Data extract>

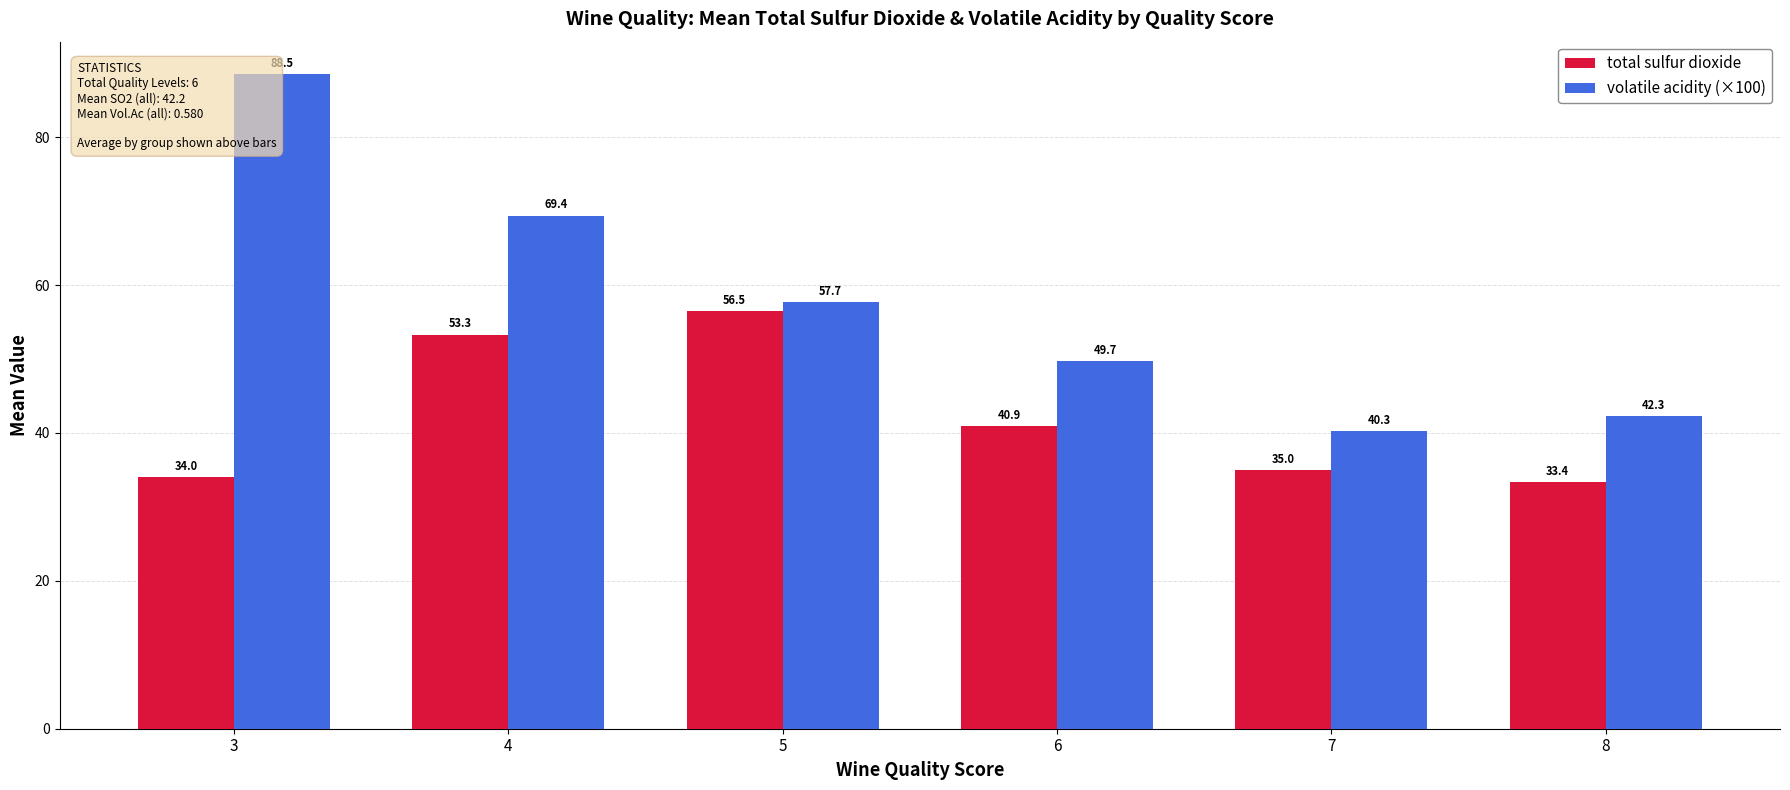

Reading left to right, transcribe all the data shown in this chart.

total sulfur dioxide: 34.0	53.3	56.5	40.9	35.0	33.4
volatile acidity (×100): 88.5	69.4	57.7	49.7	40.3	42.3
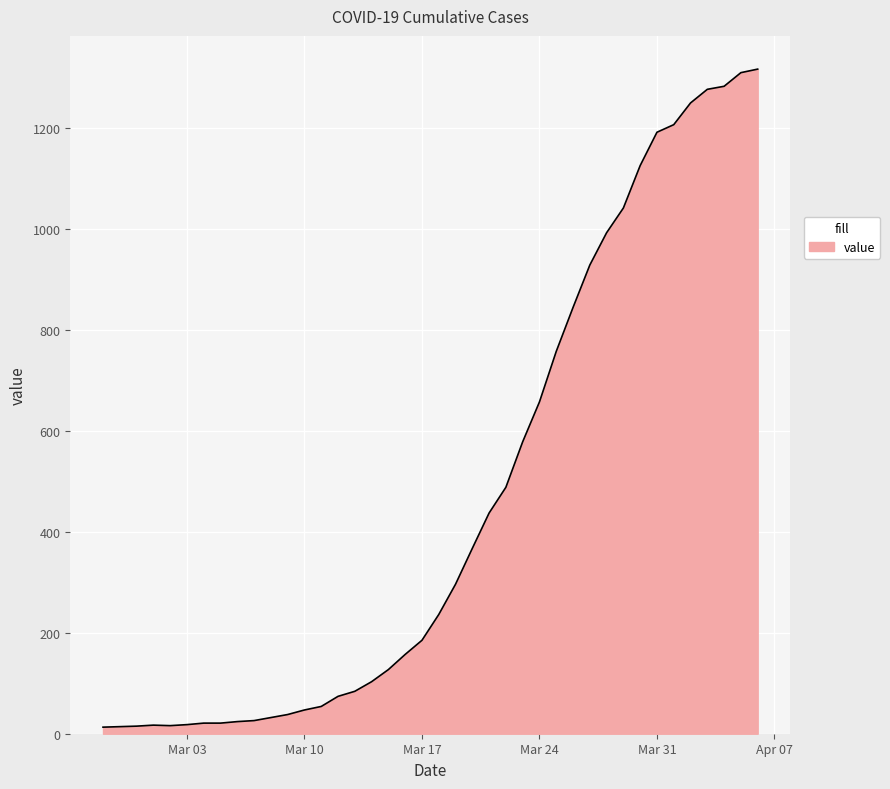

How many series are shown in this chart?

1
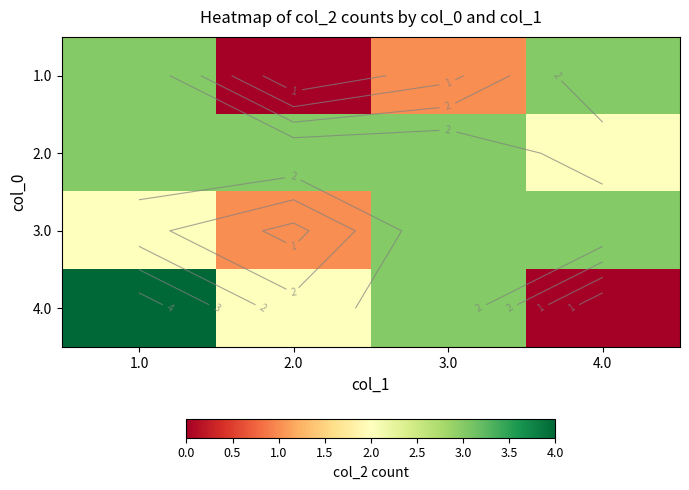

Which series changed the most between 1.0 and 4.0?

4.0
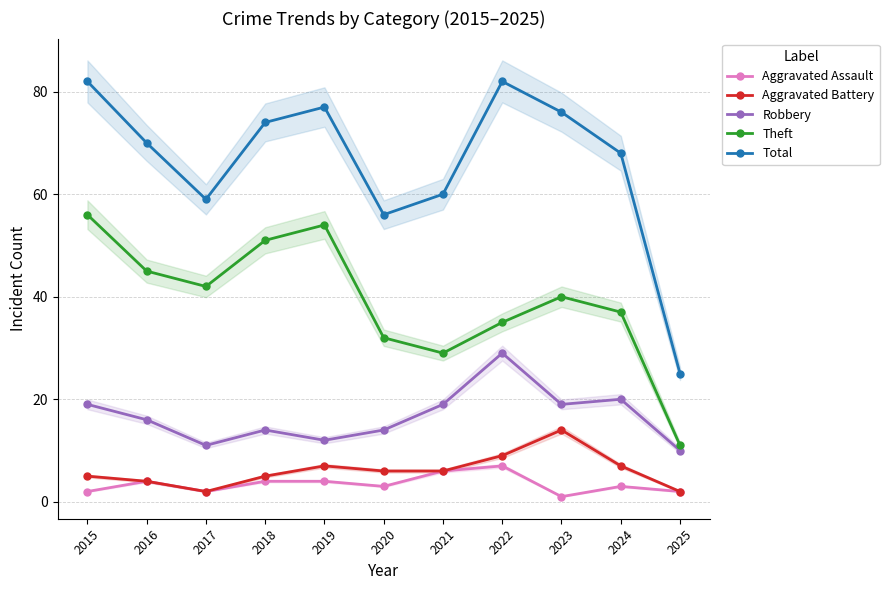

What is the difference between the highest and lowest values at 2022?

75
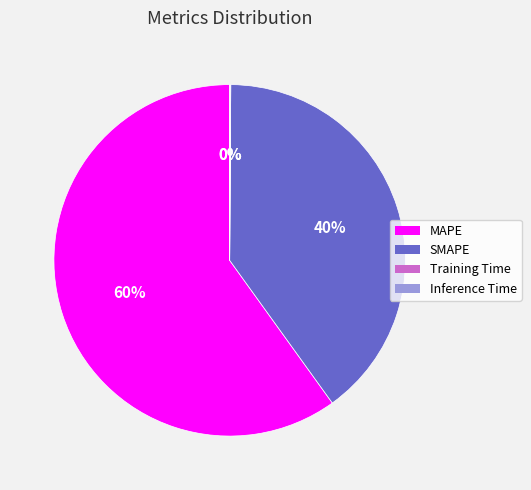

To the nearest percent, what is the difference between the largest and smallest slice percentages?

60%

How to complete this task>
Turn everything from the line containing "To the nearest" down to the end of the rows into a numbered list, leaving out blank lines.

Exercise response>
1. To the nearest percent, what is the difference between the largest and smallest slice percentages?
2. 60%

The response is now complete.